Investing in the securities is not equivalent to investing in the common stock of NVIDIA Corporation.

The securities will not be listed on any securities exchange and secondary trading may be limited. Accordingly, you should be willing to hold your securities for the entire 3-year term of the securities.

The rate we are willing to pay for securities of this type, maturity and issuance size is likely to be lower than the rate implied by our secondary market credit spreads and advantageous to us.

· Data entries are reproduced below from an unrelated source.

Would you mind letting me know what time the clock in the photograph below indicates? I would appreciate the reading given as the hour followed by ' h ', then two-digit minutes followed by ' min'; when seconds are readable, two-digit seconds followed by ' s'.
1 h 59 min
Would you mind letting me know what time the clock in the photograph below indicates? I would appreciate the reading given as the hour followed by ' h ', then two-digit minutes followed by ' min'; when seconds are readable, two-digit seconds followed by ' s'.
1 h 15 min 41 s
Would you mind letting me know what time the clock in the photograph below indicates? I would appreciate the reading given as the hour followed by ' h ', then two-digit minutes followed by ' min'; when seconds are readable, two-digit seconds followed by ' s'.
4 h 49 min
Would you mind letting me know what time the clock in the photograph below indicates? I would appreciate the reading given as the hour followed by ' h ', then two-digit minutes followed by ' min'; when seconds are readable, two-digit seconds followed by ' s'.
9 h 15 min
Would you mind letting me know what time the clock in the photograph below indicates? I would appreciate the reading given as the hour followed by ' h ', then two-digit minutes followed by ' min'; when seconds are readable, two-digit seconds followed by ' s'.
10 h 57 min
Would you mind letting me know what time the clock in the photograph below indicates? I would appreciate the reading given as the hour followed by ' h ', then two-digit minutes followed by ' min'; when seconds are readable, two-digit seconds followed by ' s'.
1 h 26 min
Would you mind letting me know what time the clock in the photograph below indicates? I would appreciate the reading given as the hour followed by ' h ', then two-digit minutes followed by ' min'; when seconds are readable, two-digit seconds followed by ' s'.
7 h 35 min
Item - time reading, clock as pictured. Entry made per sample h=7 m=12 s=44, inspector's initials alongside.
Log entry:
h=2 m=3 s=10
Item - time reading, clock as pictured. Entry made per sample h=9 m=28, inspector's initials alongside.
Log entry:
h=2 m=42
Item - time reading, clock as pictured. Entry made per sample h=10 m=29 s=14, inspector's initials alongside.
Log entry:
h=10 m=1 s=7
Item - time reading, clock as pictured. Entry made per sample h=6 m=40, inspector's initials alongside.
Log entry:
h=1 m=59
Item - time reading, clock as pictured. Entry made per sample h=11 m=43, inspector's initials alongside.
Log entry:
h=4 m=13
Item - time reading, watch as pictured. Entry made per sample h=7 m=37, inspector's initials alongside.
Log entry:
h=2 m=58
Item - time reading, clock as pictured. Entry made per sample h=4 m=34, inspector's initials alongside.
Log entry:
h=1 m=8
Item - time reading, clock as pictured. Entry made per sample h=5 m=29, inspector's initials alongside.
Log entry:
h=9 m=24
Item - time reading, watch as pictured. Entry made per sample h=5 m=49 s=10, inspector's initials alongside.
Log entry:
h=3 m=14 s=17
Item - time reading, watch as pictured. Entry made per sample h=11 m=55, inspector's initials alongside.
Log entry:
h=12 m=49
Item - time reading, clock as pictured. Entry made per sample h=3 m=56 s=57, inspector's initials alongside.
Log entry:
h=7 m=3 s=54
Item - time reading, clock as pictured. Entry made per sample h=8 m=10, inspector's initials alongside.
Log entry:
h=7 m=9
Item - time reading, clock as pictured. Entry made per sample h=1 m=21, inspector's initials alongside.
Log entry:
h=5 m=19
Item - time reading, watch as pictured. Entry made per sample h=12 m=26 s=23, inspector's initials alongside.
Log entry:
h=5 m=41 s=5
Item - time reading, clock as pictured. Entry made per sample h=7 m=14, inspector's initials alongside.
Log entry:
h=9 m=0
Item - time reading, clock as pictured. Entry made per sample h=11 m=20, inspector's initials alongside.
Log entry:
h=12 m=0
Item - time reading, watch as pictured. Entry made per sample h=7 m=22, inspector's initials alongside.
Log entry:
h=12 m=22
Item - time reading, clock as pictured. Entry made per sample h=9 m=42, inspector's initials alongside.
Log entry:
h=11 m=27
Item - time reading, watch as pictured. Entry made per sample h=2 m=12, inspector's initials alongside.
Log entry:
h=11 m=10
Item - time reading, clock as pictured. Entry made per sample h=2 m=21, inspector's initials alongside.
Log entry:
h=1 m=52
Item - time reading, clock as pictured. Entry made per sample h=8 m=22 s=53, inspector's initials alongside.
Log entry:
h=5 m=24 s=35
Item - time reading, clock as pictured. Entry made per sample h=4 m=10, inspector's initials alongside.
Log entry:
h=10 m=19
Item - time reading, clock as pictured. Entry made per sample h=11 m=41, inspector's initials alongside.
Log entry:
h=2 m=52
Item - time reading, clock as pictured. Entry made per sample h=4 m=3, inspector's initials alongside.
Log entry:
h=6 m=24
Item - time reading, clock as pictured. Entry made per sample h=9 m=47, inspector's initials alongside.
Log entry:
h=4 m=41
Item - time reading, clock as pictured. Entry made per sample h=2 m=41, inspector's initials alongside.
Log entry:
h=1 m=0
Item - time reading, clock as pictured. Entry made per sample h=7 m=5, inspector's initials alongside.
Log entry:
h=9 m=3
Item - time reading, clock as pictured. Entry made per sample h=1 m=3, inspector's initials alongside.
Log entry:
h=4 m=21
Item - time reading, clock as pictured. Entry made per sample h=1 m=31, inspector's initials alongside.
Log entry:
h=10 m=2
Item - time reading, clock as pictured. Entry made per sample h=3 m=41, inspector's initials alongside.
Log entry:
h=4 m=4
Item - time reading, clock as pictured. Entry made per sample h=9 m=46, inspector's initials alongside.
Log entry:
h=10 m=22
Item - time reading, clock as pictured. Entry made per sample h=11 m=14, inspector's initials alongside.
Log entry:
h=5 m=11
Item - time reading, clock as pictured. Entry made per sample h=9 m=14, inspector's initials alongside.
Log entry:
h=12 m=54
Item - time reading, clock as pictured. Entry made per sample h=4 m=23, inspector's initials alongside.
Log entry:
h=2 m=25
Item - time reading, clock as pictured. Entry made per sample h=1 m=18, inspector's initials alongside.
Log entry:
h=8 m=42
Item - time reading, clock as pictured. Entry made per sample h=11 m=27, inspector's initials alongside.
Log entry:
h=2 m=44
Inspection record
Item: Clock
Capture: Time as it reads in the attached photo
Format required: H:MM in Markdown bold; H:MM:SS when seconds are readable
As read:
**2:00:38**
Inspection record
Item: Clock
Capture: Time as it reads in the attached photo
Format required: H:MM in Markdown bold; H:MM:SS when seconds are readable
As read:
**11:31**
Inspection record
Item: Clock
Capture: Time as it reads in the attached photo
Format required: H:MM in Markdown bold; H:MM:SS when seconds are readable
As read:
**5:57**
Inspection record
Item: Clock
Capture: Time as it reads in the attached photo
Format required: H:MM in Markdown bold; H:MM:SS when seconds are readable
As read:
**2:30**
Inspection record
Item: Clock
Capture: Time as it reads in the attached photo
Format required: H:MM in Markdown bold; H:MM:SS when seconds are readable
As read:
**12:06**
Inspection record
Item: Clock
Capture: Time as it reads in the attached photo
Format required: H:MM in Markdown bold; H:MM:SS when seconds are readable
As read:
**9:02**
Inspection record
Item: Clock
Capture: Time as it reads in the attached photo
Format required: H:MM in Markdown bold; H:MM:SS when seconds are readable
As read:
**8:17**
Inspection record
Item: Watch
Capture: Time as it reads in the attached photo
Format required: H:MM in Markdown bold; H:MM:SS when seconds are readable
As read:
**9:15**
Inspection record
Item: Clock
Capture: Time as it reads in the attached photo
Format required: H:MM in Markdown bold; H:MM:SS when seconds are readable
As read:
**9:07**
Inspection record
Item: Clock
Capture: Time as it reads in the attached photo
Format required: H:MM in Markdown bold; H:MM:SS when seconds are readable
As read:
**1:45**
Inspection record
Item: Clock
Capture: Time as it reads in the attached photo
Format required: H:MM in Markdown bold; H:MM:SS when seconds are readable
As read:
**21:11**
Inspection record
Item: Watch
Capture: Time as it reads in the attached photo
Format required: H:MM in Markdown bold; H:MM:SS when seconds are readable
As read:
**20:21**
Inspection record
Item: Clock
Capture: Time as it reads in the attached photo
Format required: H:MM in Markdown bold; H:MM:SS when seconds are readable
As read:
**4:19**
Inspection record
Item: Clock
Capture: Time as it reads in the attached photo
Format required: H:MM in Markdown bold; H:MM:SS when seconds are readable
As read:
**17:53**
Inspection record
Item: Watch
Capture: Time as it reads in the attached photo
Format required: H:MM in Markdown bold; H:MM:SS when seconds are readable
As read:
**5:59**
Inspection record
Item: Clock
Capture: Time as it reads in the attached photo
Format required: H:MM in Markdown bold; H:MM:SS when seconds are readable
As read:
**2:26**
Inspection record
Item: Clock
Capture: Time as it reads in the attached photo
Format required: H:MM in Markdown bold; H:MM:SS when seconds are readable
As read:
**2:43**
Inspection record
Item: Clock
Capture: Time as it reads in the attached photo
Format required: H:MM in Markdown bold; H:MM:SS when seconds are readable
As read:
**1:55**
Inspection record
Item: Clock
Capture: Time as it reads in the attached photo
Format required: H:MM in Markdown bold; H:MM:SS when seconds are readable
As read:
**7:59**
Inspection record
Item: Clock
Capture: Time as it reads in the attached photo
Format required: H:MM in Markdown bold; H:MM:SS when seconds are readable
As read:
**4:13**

Both the lower rate and the inclusion of costs associated with issuing, selling, structuring and hedging the securities in the original issue price reduce the economic terms of the securities, cause the estimated value of the securities to be less than the original issue price and will adversely affect secondary market prices.

The estimated value of the securities is approximately $946.30 per security, or within $45.00 of that estimate, and is determined by reference to our pricing and valuation models, which may differ from those of other dealers and is not a maximum or minimum secondary market price.

Hedging and trading activity by our affiliates could potentially affect the value of the securities.

The calculation agent, which is a subsidiary of Morgan Stanley and an affiliate of MSFL, will make determinations with respect to the securities.

The U.S. federal income tax consequences of an investment in the securities are uncertain.

Risks Relating to the Underlying Stock

No affiliation with NVIDIA Corporation.

We may engage in business with or involving NVIDIA Corporation without regard to your interests.

The antidilution adjustments the calculation agent is required to make do not cover every corporate event that could affect the underlying stock.

 

Tax Considerations

You should review carefully the discussion in the accompanying preliminary pricing supplement under the caption “Additional Information About the Securities–Tax considerations” concerning the U.S. federal income tax consequences of an investment in the securities, and you should consult your tax adviser.